# Can You Build An "X" Cross-Over With USA Switches & Aristo Cross-Over?



## Guest (Apr 20, 2009)

I'd like to build an "X" cross-over between my two ovals and I'd like to use 4 USA Trains #6 switches and an Aristocraft 19.5 degree cross-over. Will this work, or will I have to cut track or ties? Has anyone every built one using these sectional pieces? I don't want to have to purchase additional switches, but I'm willing to buy the cross-over. Please advise.

Thanks,

Ed


----------



## Greg Elmassian (Jan 3, 2008)

*RE: Can You Build An "X" Cross-Over With USA Switches & Aristo Cross-Over?*

A #6 switch should have a diverging angle of 9.5 degrees, so double that and you get 19 degrees, very close to 19.5, so the angles should work, but I cannot tell you what the resulting track to track spacing will be. 

If you have to cut something, or add some track, it's just some short pieces.

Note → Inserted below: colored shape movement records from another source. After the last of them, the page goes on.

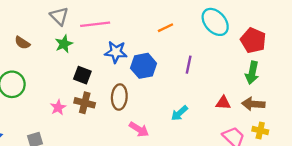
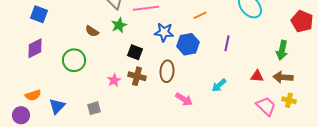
orange line: (166, 28) -> (200, 15), moved
red pentagon: (253, 40) -> (302, 21), moved
brown semicircle: (22, 43) -> (92, 31), moved

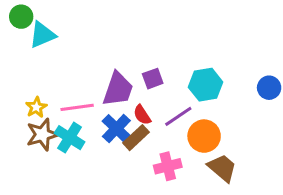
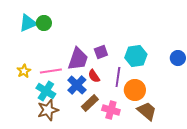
green circle: (21, 17) -> (44, 23), moved
purple line: (178, 116) -> (118, 77), turned -48
brown star: (42, 135) -> (48, 110), moved
brown rectangle: (136, 138) -> (90, 103), moved
pink cross: (168, 166) -> (111, 110), turned 30

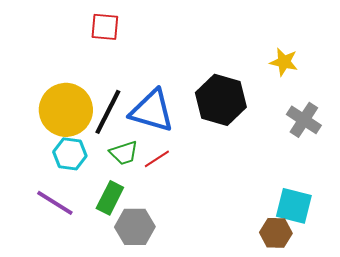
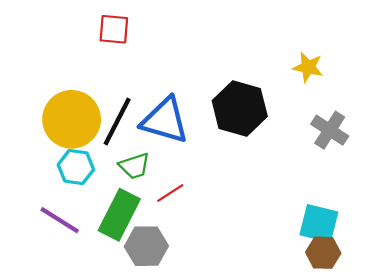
red line: (157, 159) -> (170, 193), moved
green rectangle: (110, 198) -> (119, 215), size x1.4
brown hexagon: (276, 233) -> (323, 253), moved

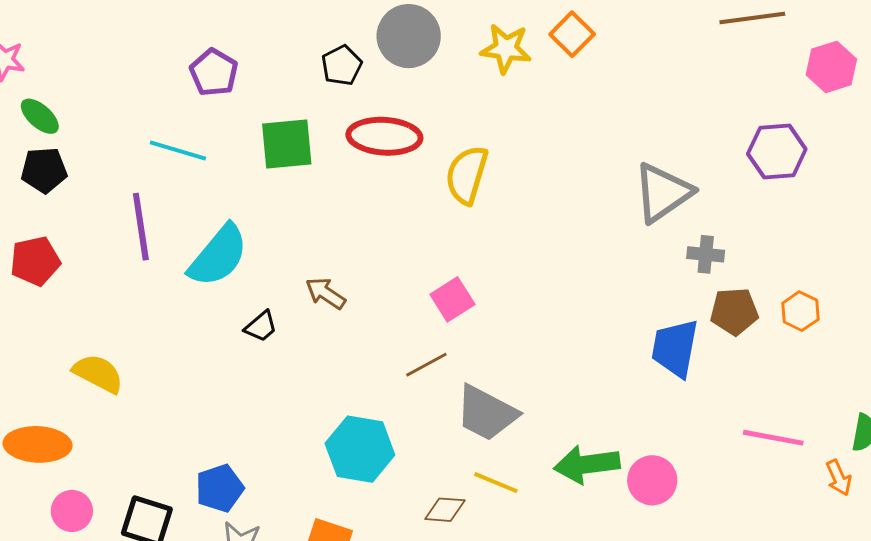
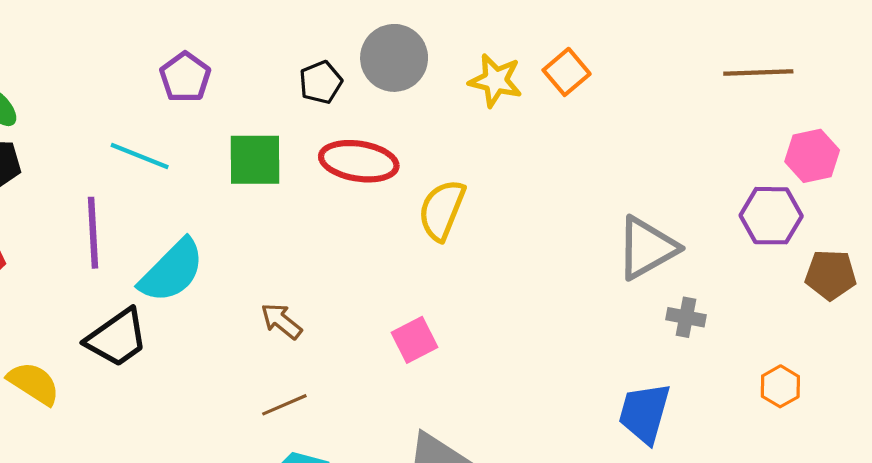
pink hexagon: (831, 67) -> (812, 156), moved
brown pentagon: (734, 311) -> (831, 275), moved
black trapezoid: (261, 327) -> (117, 338), moved, size x1.8
brown line: (426, 365) -> (284, 405), moved

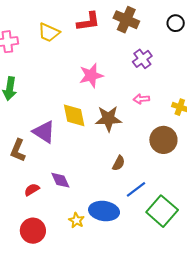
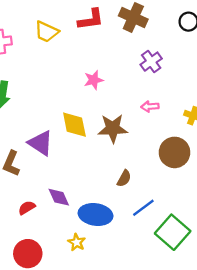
pink star: (91, 75) -> (94, 80), size x0.7
blue ellipse: (104, 211) -> (96, 215), moved

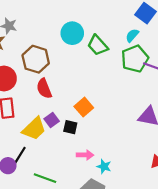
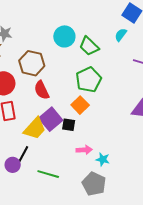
green pentagon: (135, 59) -> (89, 80), moved
purple square: (52, 120) -> (51, 119), size x1.6

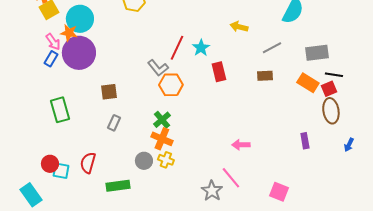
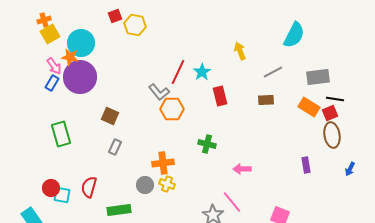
yellow arrow: (239, 27) -> (240, 51), turned 54
brown square: (109, 92) -> (110, 116), turned 30
green cross: (162, 120) -> (207, 144), moved, turned -36
orange cross: (162, 139) -> (163, 163), turned -30

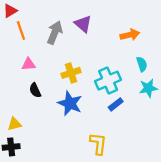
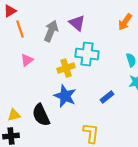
orange arrow: (130, 35) -> (125, 22), moved, turned 138
pink triangle: (29, 64) -> (27, 60), turned -32
cyan cross: (108, 81) -> (87, 54), moved, turned 30
black semicircle: (35, 90) -> (41, 115), moved, size x1.6

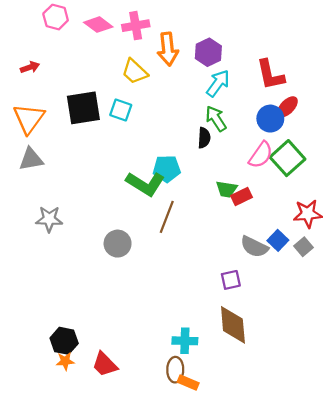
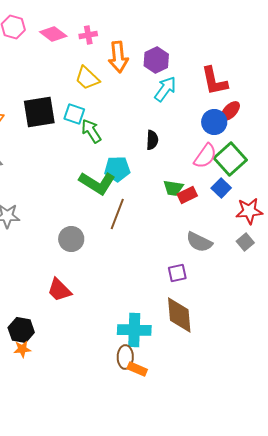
pink cross: (136, 26) -> (88, 35), size x0.7
green arrow: (216, 119) -> (91, 131), moved
blue square: (278, 240) -> (221, 188), moved
cyan cross: (185, 341) -> (134, 330), size x1.4
red trapezoid: (105, 364) -> (59, 290), moved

I would say go ahead. 

Regards, Greg


----------



## Torby (Jan 2, 2008)

*RE: Can You Build An "X" Cross-Over With USA Switches & Aristo Cross-Over?*

Shouldn't be a problem. I made one with all Aristo parts. The tracks came out about 9 inches apart.


----------



## aceinspp (Jan 2, 2008)

That is the biggest problem is having very large track centers. Other than that all will work. Later RJD


----------



## KVBarkley (Jan 9, 2009)

*RE: Can You Build An "X" Cross-Over With USA Switches & Aristo Cross-Over?*

Will this work with track power? Or is there a hidden reverse loop I am not seeing here?


----------



## Scottychaos (Jan 2, 2008)

Posted By KVBarkley on 04/20/2009 5:33 PM
Will this work with track power? Or is there a hidden reverse loop I am not seeing here?


crossovers do often create reverse loops, but without seeing your trackplan, we cant tell for sure..
but its easy for you to figure out..

without the crossover, can a train ever switch direction? ending up going the opposite direction on the same piece of track?

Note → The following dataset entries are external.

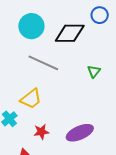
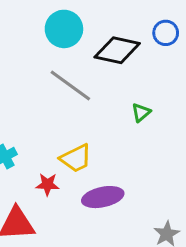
yellow trapezoid: (31, 99) -> (76, 158), moved

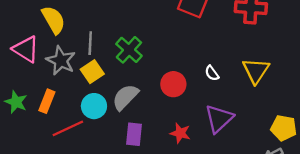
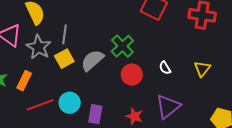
green cross: (129, 50) -> (122, 46), moved
yellow triangle: (256, 71) -> (202, 69), size x0.7
gray semicircle: (125, 97) -> (92, 60), moved
cyan circle: (94, 106) -> (70, 103), moved

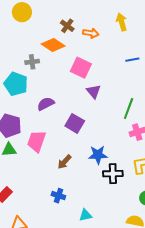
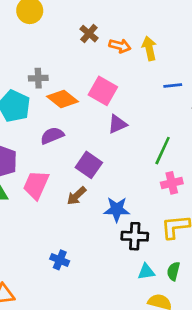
yellow arrow: (122, 22) -> (149, 48), moved
orange diamond: (53, 45) -> (63, 99), moved
purple triangle: (94, 91) -> (117, 124), turned 42
brown arrow: (64, 162) -> (77, 196), moved
cyan triangle: (85, 215) -> (146, 272), moved

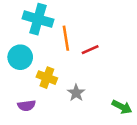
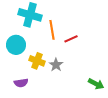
gray star: (76, 93) -> (56, 65), moved

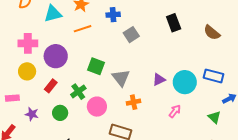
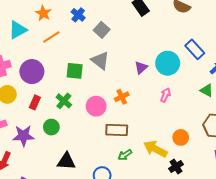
blue cross: (113, 15) -> (78, 15), turned -32
blue rectangle: (214, 76) -> (195, 49), turned 48
gray triangle: (121, 78) -> (100, 60), moved
pink circle: (97, 107) -> (96, 106), moved
purple star: (32, 114) -> (23, 136), size x1.5

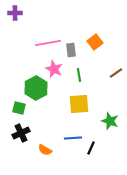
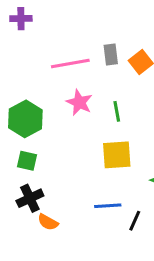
gray rectangle: (71, 50) -> (111, 55), moved
green hexagon: (36, 88) -> (25, 119), moved
orange semicircle: (45, 150) -> (48, 222), moved

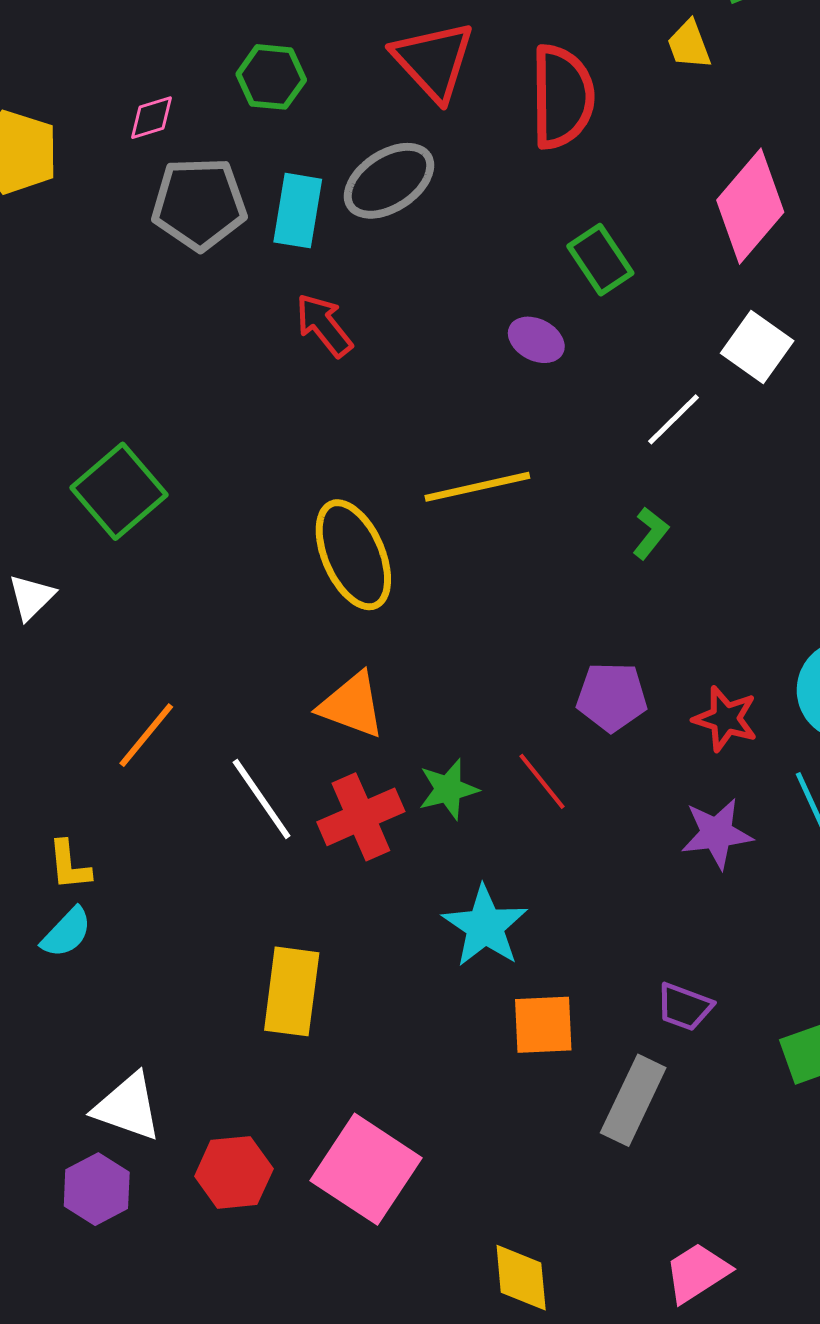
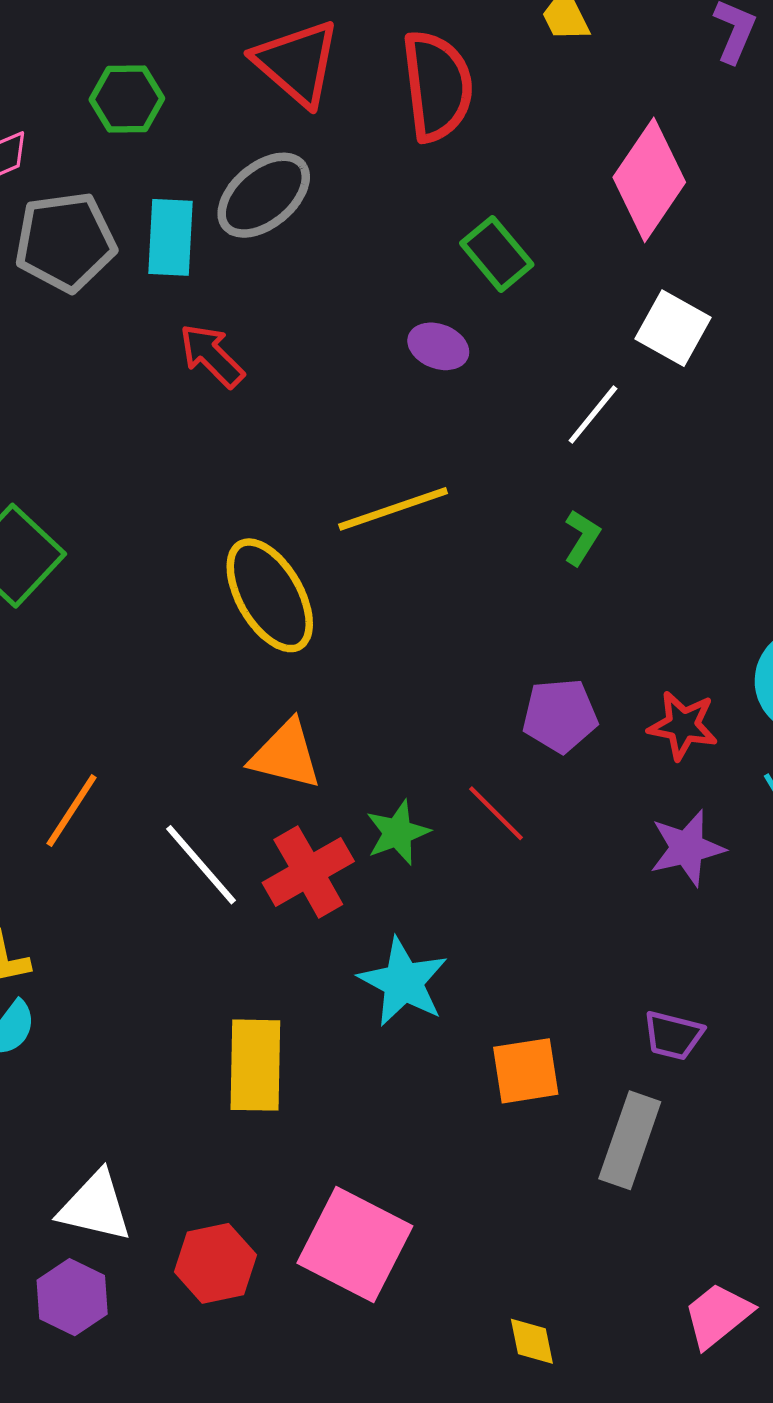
cyan star: (485, 926) -> (403, 982), moved
yellow diamond: (521, 1278) -> (532, 1341), size x0.7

if the answer is no, you dont have a reverse loop. 


how about after the crossover is installed? can a train ever reverse itself then?
switch directions on the same piece of track? 

if the answer is yes, you have created a reverse loop..


Scot


----------



## Engineercub (Oct 18, 2008)

*RE: Can You Build An "X" Cross-Over With USA Switches & Aristo Cross-Over?*

That's a tough one Ed. My answer without having tried it would be, not without some tweaking and possibly extra ties and rails. Looking at the #6 for Aristo and USA, they are very different in how they diverge so I doubt you could make a straight-through double crossover with just the 5 pieces. BUT, since the rail ends are parallel it is possible that it might work pretty simply. Tough one to answer without having tried it. Good luck. 

-Will


----------



## Greg Elmassian (Jan 3, 2008)

*RE: Can You Build An "X" Cross-Over With USA Switches & Aristo Cross-Over?*

Let's not scare Ed! 

Ed, if you connect the 4 switches, you WILL have to cut some 2 custom length straights between each of the 2 pairs of "mainline routes" of the straight through routes of the switches. How far apart the 2 mainlines will be is probably around 9 inches like the Aristo, but no one here has done it to give you an exact measurement. 

If you want mainline spacing at a certain distance, then you PROBABLY will have to ALSO trim some off the ends of the crossing (diamond) or the diverging legs of the switches, or possibly both. 

Regards, Greg


----------



## pimanjc (Jan 2, 2008)

Ed.
You might want to read the thread at http://cs.trains.com/trccs/forums/t/150240.aspx . I replied at length about double crossovers. Although my crossover uses WR switches and a 22 degree crossing, I discussed the use of #6 switches. Marty Cozad built a double using #6s. 

I used about a 9in spacing[center to center]. My inner loop is track power. The outer loop is battery only. I have issolating joiners at every point between the two loops. I did not have to cut or extend the crossing between the four switches. Lengths of track do need to be cut to go between each switch on the two mainlines .









Hope this helps,
Jim C.


----------



## Trains (Jan 2, 2008)

Ed has two loops, I think he just wants to cross over from one to the other. No reverse loops. He will have to put in plastic joiners, to isolate the two loops. He is track powered.


----------



## Torby (Jan 2, 2008)

*RE: Can You Build An "X" Cross-Over With USA Switches & Aristo Cross-Over?*

I also used insulated joiners to isolate the x itself so I could select which side it was connected to.


----------